Phobos, güneş sistemindeki Mars’la aynı veya en azından benzer konumda oluşmuş olsaydı, MMX’in getirdiği malzemenin bileşiminin de Δ olmasını beklerdik.17O yaklaşık 0,3.
Daha önce de belirtildiği gibi #TeamCapture, Phobos’un karbonlu kondrit benzeri bir kökene sahip olduğunu öne sürüyor. Bilim adamları tarafından incelenen bilinen tüm karbonlu kondritler ortaya çıkardı negatif izotop Δ17O, -0,5’ten -4’e kadar değişiyor. Bu nedenle oksijen, Mars’ın uydularının kökeninin çözülmesinde son derece güçlü bir araç olabilir ve materyal Dünya’ya geri gönderildiğinde görev için yüksek bir öncelik olmalıdır.
Eğer Phobos gerçekten de Mars’ın eski bir parçasını temsil ediyorsa, Mars’ın en ilkel materyalini içeriyor olabilir. Mars, rüzgar erozyonu ve su değişimi de dahil olmak üzere yüzeyindeki kayaları değiştiren çok çeşitli süreçler yaşadı. Viking gibi yörünge araçlarıyla gözlemlenen kuru nehir yatakları gibi özelliklere dayanarak, Mars’ta bir zamanlar suyun var olduğu açıktır.
Bu su muhtemelen asteroitler ve kuyruklu yıldızların karışımından ve volkanik aktiviteden kaynaklanmıştır. Mars ayrıca suyun gezegenin yüzeyinde sıvı olarak bulunmasına izin veren kalın bir atmosfere sahipti.
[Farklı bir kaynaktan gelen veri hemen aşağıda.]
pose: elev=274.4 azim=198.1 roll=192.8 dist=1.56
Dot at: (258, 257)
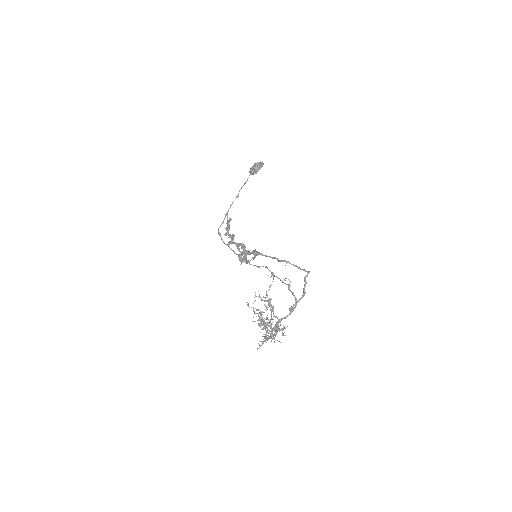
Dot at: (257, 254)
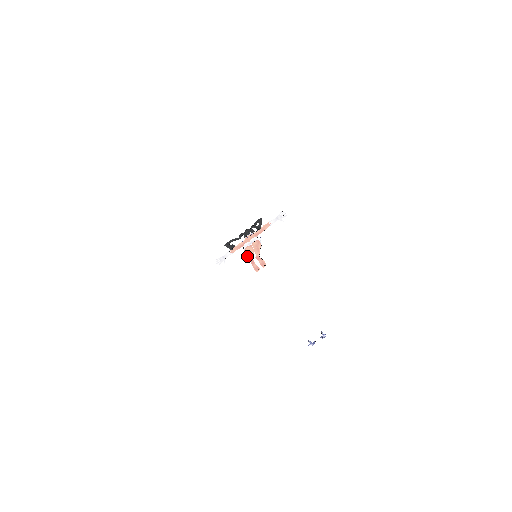
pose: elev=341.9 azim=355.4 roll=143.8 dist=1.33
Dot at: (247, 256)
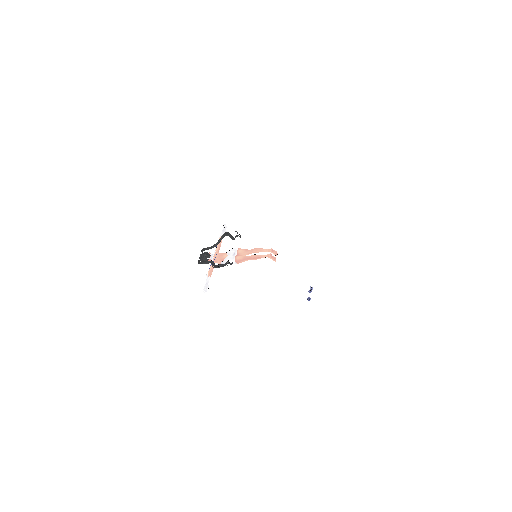
Dot at: (257, 257)
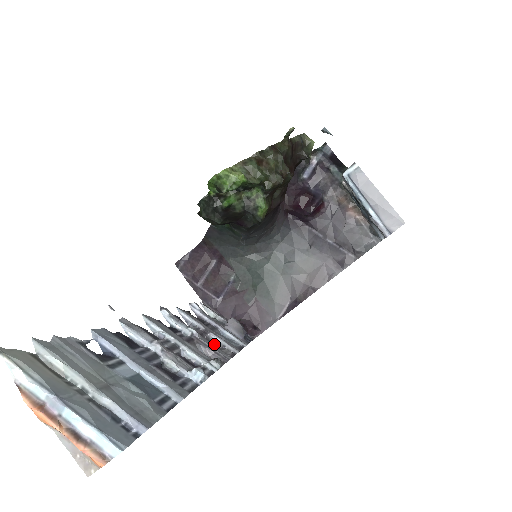
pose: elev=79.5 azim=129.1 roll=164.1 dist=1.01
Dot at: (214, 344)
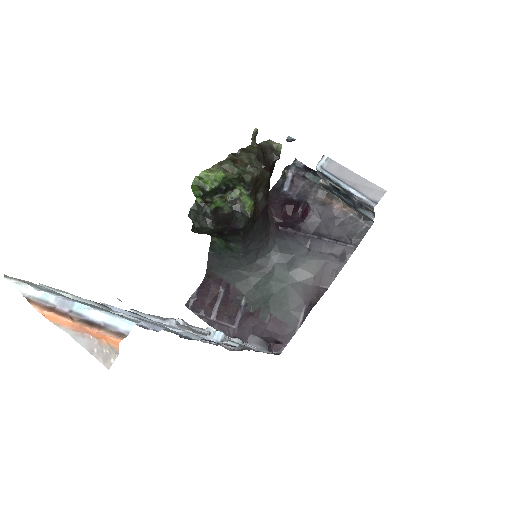
Dot at: occluded
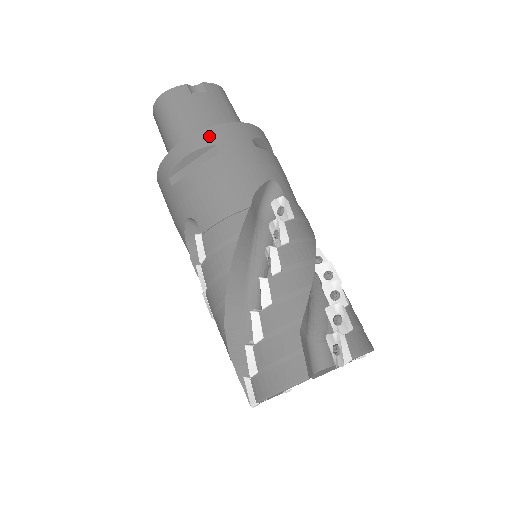
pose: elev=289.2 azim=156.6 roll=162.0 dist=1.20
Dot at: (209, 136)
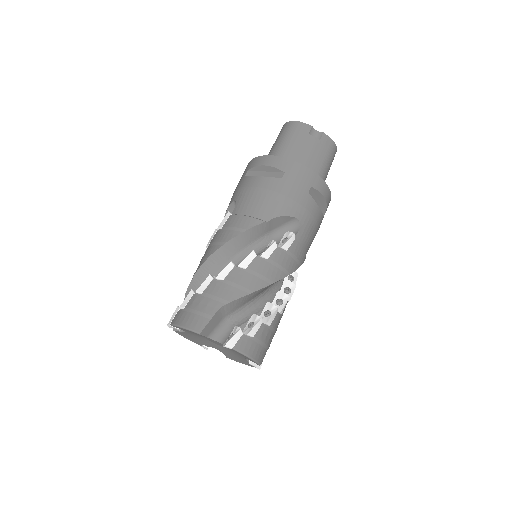
Dot at: (286, 165)
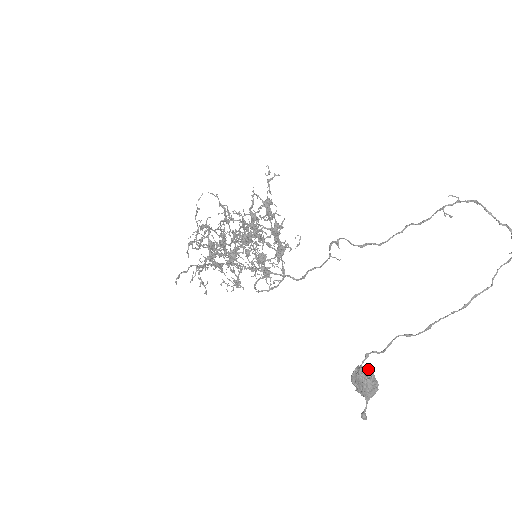
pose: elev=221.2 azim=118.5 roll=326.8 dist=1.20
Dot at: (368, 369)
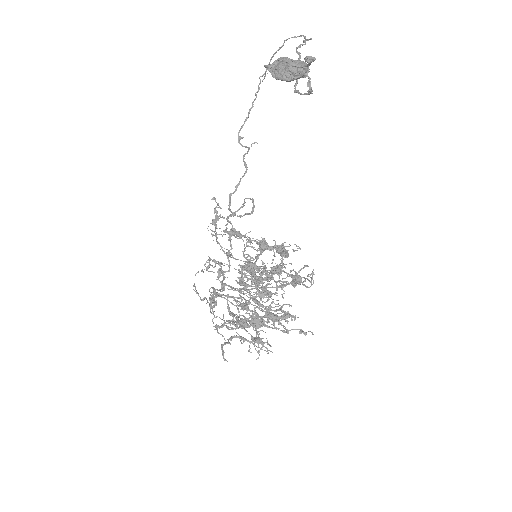
Dot at: (274, 65)
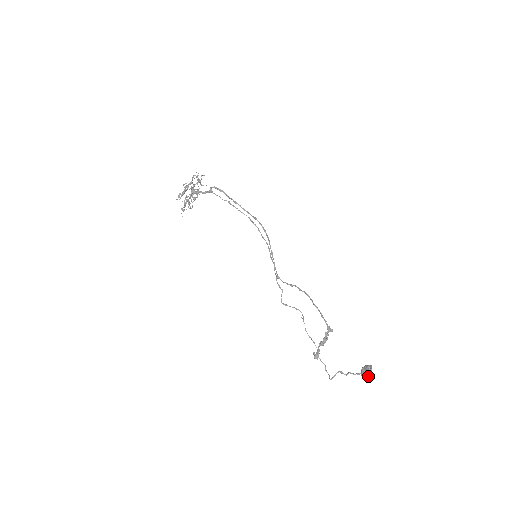
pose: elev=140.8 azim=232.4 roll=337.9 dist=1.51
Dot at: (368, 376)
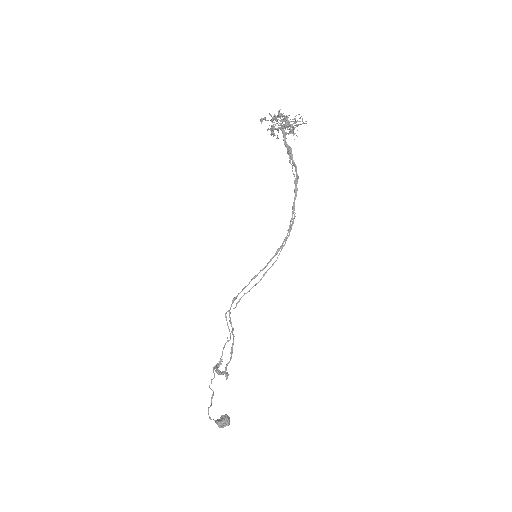
Dot at: (218, 425)
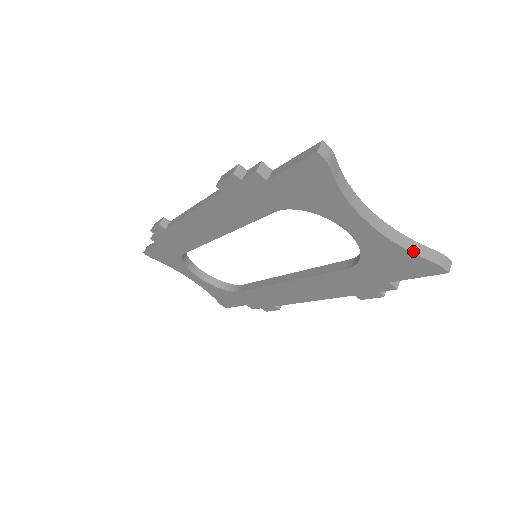
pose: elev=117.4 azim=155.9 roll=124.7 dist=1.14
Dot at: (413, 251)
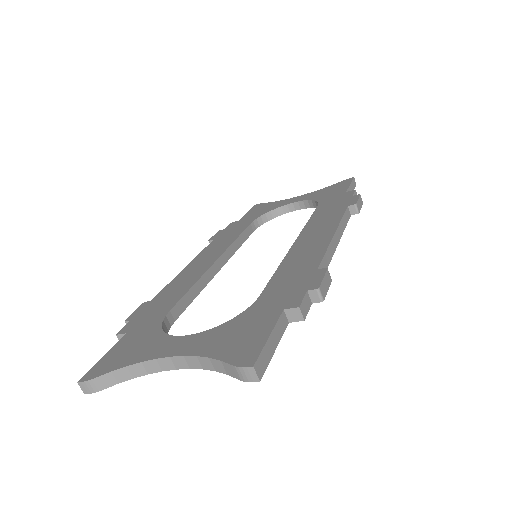
Dot at: (221, 371)
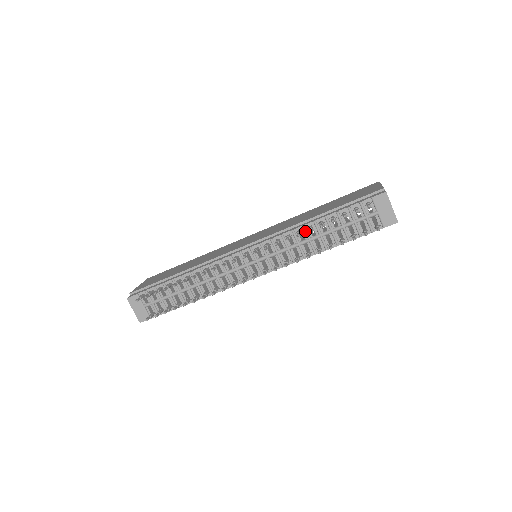
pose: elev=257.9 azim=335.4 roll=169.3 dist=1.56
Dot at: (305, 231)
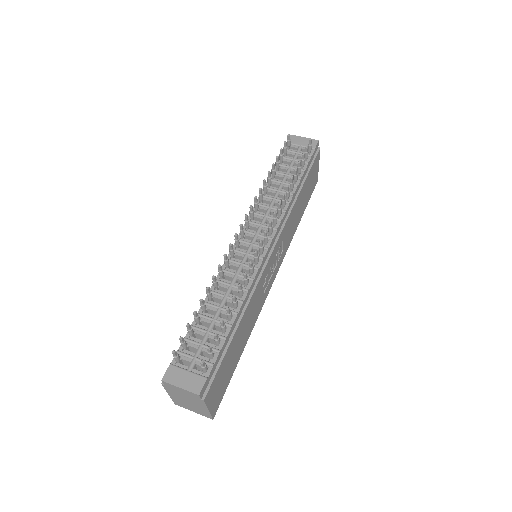
Dot at: (269, 188)
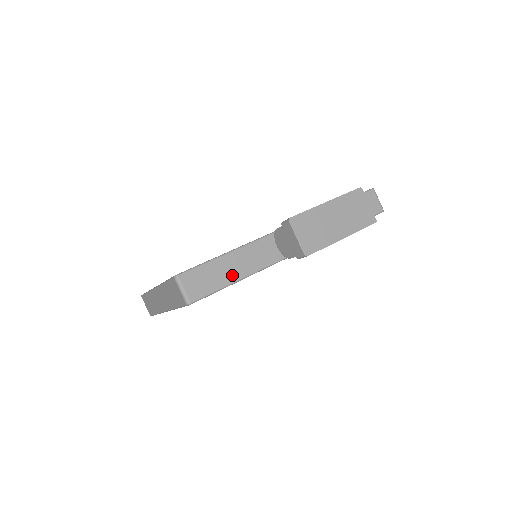
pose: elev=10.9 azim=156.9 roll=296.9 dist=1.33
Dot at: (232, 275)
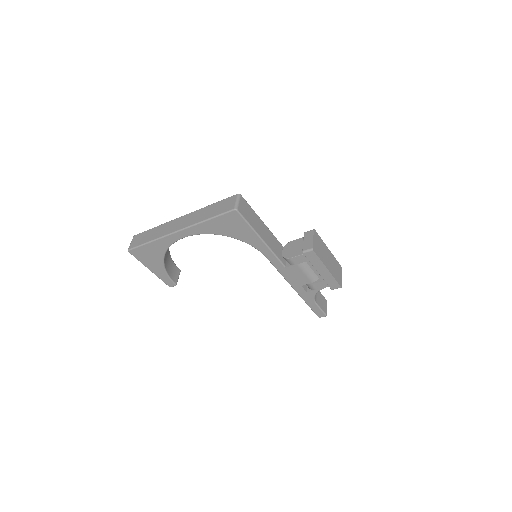
Dot at: (259, 230)
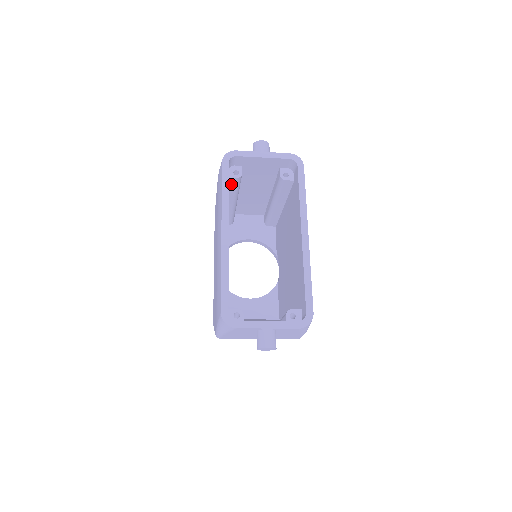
Öte yandan Phobos, sudan kaynaklanan kirlenme gibi süreçlerin yaşanmadığı (küçük darbe olayları yaşanmış olsa da) havasız bir cisim olarak kaldı. Bu, Phobos’tan getirilen örneklerin, Mars’ın orijinal su içeriğine ilişkin son derece önemli bilgiler sağlayabileceği ve güneş sisteminin erken dönemlerinde meydana gelen süreçlere bir pencere açabileceği anlamına geliyor.
MMX, uzay araştırmalarındaki en heyecan verici planlı görevlerden biridir. Bir yıldan az bir süre kala, başarılı bir lansman, numune alımı ve numune iadesi için şimdiden parmaklarımızı çaprazladık. Ben de dahil olmak üzere pek çok bilim insanı, bir gün bu örnekleri inceleme olasılığını kesinlikle çok isterdi.
Bu makale şuradan yeniden yayınlanmıştır: Konuşma Creative Commons lisansı altındadır. Okumak orijinal makale.
Alıntı: Mars’ın uydularının uzun süredir devam eden gizemi ve onu çözebilecek görev (2023, 9 Aralık) 9 Aralık 2023 tarihinde https://phys.org/news/2023-12-longstanding-mystery-mars-moonsand-mission adresinden alındı .html
Bu belge telif haklarına tabidir. Özel çalışma veya araştırma amacıyla yapılan her türlü adil işlem dışında, yazılı izin alınmadan hiçbir kısmı çoğaltılamaz. İçerik yalnızca bilgilendirme amaçlı sağlanmıştır.